*** Block opens ***

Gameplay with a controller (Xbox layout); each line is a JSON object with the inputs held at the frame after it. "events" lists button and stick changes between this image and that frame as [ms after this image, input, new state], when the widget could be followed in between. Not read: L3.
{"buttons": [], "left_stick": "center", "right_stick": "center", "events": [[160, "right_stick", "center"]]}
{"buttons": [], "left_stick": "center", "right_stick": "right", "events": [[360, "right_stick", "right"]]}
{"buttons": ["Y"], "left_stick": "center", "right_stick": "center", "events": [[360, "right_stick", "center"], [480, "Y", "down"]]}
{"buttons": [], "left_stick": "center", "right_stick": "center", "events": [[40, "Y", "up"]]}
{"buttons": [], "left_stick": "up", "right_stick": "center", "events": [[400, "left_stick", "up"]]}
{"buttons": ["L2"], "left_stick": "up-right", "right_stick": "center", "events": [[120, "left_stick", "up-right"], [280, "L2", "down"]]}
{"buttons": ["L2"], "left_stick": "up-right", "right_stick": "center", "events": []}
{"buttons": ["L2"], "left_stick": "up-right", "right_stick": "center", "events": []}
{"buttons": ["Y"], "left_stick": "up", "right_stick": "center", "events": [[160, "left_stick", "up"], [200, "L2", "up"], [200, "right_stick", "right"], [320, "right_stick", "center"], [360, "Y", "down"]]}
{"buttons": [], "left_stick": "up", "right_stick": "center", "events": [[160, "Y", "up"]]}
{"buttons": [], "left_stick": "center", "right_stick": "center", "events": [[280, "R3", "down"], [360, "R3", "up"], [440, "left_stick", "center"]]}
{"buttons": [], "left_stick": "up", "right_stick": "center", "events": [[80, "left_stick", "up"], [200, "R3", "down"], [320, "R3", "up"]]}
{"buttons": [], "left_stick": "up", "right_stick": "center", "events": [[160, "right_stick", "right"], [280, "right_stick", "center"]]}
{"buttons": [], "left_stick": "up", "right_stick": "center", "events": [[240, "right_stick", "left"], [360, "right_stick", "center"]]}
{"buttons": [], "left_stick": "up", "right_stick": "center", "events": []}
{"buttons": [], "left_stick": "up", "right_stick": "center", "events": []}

*** Block closes ***

(Work task): Your answer should consist of the count of lines in the listing that hold the word "down", with nothing else.

(Answer box): 5